Tribute to Louise Nevelson, 2001
polymer clay, 5 1/8 x 3 1/4″ x x 3 1/4″
I remember being mesmerized as I listened and watched her work out one particular design – it was a box she was working on for a gallery show with a ‘movement’ theme. We saw several iterations as she resolved the engineering challenges and if I remember correctly, the final box was embedded with balls in the lid that rolled when you ran your fingers over it. Sweet.
Details 2, 2000
polymer clay, 5 1/4″ x 3 1/8″ x 3 1/8″
Ronnie had two rules that she followed when creating a box: 1. The box had to have four sides. 2. No clay from any box went into the scrap pile. After custom mixing colors, she created canes and patterned sheets and used every.bit.of.the.clay. in the design.

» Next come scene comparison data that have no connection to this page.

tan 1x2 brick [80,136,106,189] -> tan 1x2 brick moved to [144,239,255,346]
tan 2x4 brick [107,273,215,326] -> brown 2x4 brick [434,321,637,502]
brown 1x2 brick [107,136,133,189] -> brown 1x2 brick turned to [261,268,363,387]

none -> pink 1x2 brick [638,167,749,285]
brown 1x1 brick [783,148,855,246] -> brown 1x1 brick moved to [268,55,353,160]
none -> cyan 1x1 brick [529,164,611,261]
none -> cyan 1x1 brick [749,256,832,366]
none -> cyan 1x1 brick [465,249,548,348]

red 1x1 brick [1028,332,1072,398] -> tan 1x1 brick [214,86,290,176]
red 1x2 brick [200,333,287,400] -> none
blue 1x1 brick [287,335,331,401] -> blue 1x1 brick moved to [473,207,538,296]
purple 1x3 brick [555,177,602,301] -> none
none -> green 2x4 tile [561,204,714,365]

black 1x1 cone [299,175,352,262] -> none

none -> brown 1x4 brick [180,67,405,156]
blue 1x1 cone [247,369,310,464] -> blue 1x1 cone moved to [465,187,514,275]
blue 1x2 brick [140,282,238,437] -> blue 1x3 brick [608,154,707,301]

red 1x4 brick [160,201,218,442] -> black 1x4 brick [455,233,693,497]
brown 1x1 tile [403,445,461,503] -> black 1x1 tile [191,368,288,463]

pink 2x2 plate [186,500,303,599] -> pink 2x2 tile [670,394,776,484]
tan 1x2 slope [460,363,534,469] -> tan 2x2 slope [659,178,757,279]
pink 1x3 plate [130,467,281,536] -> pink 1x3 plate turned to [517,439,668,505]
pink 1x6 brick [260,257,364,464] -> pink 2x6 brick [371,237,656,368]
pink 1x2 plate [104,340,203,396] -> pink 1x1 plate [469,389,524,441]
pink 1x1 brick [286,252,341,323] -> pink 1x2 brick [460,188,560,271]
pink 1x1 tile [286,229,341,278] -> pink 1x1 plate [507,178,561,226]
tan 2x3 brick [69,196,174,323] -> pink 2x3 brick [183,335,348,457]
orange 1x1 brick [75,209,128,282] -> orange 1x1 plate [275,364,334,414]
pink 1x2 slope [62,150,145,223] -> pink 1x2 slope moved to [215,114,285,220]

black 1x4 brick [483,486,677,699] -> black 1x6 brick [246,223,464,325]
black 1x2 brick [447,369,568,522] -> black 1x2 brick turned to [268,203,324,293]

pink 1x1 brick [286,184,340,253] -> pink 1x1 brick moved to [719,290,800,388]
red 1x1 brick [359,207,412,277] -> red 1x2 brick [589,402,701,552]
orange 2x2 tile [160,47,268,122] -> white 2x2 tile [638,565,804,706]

Details 2, seen above, has a very important future and Ronnie’s work was also chosen for a groundbreaking book about polymer clay that is in the works…more about all of that in another post. She is currently working on a website that will showcase her latest work. Look for a post about it on Polymer Art Archive soon – but please go here first to see more of her early work and to read about Ronnie Kirsch’s path to polymer.
Congratulations Ronnie – I’ve missed your inspiration and gentle spirit!